Male and female physicians also reported different rates of bias, depending on the factor. Among both sexes, the three greatest factors that elicited bias were a patient's weight, emotional problems and intelligence level. More than half (51 percent) of male physicians reported bias toward overweight patients, while 42 percent of female physicians did. However, female physicians (51 percent) were more likely than male physicians (50 percent) to report bias toward patients with emotional problems. Forty percent of male physicians believed they were biased toward patients with low intelligence and 38 percent of female physicians reported this bias.

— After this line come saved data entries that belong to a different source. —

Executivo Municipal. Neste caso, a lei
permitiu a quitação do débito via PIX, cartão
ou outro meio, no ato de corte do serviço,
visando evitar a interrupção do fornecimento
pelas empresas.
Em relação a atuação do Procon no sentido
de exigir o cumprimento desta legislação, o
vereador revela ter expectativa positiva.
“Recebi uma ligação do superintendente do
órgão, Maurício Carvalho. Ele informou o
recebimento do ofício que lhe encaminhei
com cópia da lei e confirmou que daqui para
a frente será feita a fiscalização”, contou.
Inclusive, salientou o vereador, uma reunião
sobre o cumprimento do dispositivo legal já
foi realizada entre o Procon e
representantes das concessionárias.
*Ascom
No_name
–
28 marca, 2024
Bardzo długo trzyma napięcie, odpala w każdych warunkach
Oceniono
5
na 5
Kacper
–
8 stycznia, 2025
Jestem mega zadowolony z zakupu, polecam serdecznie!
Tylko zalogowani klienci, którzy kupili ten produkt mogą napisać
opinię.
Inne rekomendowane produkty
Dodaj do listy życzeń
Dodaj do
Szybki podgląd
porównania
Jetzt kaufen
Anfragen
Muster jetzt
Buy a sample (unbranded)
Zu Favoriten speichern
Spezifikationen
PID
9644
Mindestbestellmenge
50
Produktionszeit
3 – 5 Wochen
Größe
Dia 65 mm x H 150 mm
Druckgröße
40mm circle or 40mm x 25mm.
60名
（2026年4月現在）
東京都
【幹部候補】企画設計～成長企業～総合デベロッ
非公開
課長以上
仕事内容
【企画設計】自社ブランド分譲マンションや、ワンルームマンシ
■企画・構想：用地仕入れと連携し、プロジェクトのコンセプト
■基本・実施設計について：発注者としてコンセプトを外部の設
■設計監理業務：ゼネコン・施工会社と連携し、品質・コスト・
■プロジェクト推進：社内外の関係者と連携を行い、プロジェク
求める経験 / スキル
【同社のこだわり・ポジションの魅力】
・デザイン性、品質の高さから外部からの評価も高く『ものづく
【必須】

Not all biases had an entirely negative connotation, though most did. Patients with language differences elicited the greatest negative bias from physicians, followed closely by patients with emotional problems. However, some factors, such as old age, had a mixed affect on bias. For example, half of all physicians said treating patients older than them elicited a bias with a positive effect, while another 27 percent of all physicians said their bias toward older patients had a negative effect on care. The remaining physicians said the effect was positive or negative.

Responses from more than 14,000 physicians are included in the survey. Medscape notes the survey was not able to measure implicit or unconscious bias.